Developing selective kinase inhibitors remains a formidable challenge in drug discovery because of the highly conserved structural information on adenosine triphosphate (ATP) binding sites across the kinase family. Tailoring docking protocols to identify promising kinase inhibitor candidates for optimization has long been a substantial obstacle to drug discovery. Therefore, we introduced "Kinase-Bench," a pioneering benchmark suite designed for an advanced virtual screen, to improve the selectivity and efficacy of kinase inhibitors. Our comprehensive data set includes 6875 selective ligands and 422,799 decoys for 75 kinases, using extensive bioactivity and structural data from the ChEMBL database and decoys generated by the Directory of Useful Decoys-Enhanced version. Our benchmarking sets and retrospective case studies were designed to provide useful guidance in discovering selective kinase inhibitors. We employed a Glide High-Throughput Virtual Screen and Standard Precision complemented by three scoring functions and customized protein-ligand interaction filters that target specific kinase residue interactions. These innovations were successfully implemented in our virtual screen efforts targeting JAK1 inhibitors, achieving selectivity against its family member, TYK2. Consequently, we identified novel potential hits: Compound (JAK1 IC: 980.5 nM, TYK2 IC: 4.5 μM) and the approved pan-AKT inhibitor Capivasertib (JAK1 IC: 275.9 nM, TYK2 IC: 10.9 μM). Using the Kinase-Bench protocol, both compounds demonstrated substantial JAK1 selectivity, making them strong candidates for further investigation. Our pharmaceutical results underscore the utility of tailored virtual screen protocols in identifying selective kinase inhibitors with substantial implications for rational drug design. Kinase-Bench offers a robust toolset for selective kinase drug discovery with the potential to effectively guide future therapeutic strategies effectively.

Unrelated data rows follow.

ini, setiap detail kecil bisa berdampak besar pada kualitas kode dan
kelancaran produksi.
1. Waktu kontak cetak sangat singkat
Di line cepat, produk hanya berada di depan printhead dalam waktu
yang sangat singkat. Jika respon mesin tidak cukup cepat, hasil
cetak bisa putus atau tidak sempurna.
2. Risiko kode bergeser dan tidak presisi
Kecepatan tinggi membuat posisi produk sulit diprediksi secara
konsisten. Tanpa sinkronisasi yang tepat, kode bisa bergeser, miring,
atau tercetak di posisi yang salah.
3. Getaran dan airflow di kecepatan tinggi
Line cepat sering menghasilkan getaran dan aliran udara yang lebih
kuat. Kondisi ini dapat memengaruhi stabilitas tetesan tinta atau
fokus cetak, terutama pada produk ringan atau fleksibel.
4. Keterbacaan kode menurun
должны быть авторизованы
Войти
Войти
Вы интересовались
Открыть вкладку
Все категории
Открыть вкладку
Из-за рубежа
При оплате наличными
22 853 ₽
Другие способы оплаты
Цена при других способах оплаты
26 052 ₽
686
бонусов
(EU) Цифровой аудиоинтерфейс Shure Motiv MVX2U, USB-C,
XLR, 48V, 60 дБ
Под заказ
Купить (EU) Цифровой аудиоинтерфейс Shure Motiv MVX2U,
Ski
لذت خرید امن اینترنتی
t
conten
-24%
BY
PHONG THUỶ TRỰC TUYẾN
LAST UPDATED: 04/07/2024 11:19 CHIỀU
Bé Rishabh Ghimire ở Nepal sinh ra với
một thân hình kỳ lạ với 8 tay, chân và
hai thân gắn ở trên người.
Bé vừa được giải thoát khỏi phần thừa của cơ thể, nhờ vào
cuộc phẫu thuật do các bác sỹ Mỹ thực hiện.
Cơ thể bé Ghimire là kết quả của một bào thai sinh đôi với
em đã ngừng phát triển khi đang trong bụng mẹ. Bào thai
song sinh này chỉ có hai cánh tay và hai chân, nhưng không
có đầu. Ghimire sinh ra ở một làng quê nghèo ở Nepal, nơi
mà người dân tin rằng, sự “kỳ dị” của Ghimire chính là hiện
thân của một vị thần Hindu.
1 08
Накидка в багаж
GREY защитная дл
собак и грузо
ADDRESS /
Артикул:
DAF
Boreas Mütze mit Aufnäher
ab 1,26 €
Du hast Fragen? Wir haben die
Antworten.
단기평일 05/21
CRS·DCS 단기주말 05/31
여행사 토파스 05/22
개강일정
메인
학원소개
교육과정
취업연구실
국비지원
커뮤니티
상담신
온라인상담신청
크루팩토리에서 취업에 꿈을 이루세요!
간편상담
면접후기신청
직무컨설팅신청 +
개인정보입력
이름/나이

由于激酶家族中三磷酸腺苷(ATP)结合位点的结构信息高度保守,开发选择性激酶抑制剂在药物研发中仍然是一项艰巨的挑战。定制对接方案以识别有前景的激酶抑制剂候选物进行优化,长期以来一直是药物研发的重大障碍。因此,我们引入了“激酶基准测试(Kinase - Bench)”,这是一个为高级虚拟筛选设计的开创性基准测试套件,以提高激酶抑制剂的选择性和功效。我们的综合数据集包括针对75种激酶的6875种选择性配体和422,799种诱饵,使用了来自ChEMBL数据库的广泛生物活性和结构数据以及由有用诱饵目录增强版生成的诱饵。我们的基准测试集和回顾性案例研究旨在为发现选择性激酶抑制剂提供有用的指导。我们采用了Glide高通量虚拟筛选和标准精度,并辅以三种评分函数以及针对特定激酶残基相互作用的定制蛋白质 - 配体相互作用过滤器。这些创新成功应用于我们针对JAK1抑制剂的虚拟筛选工作中,实现了对其家族成员TYK2的选择性。因此,我们鉴定出了新的潜在命中物:化合物(JAK1 IC:980.5 nM,TYK2 IC:4.5 μM)和已获批的泛AKT抑制剂卡匹西利(JAK1 IC:275.9 nM,TYK2 IC:10.9 μM)。使用激酶基准测试方案,这两种化合物都表现出显著的JAK1选择性,使其成为进一步研究的有力候选物。我们的药物研发结果强调了定制虚拟筛选方案在识别选择性激酶抑制剂方面的实用性,这对合理药物设计具有重要意义。激酶基准测试为选择性激酶药物研发提供了一个强大的工具集,有可能有效地指导未来的治疗策略。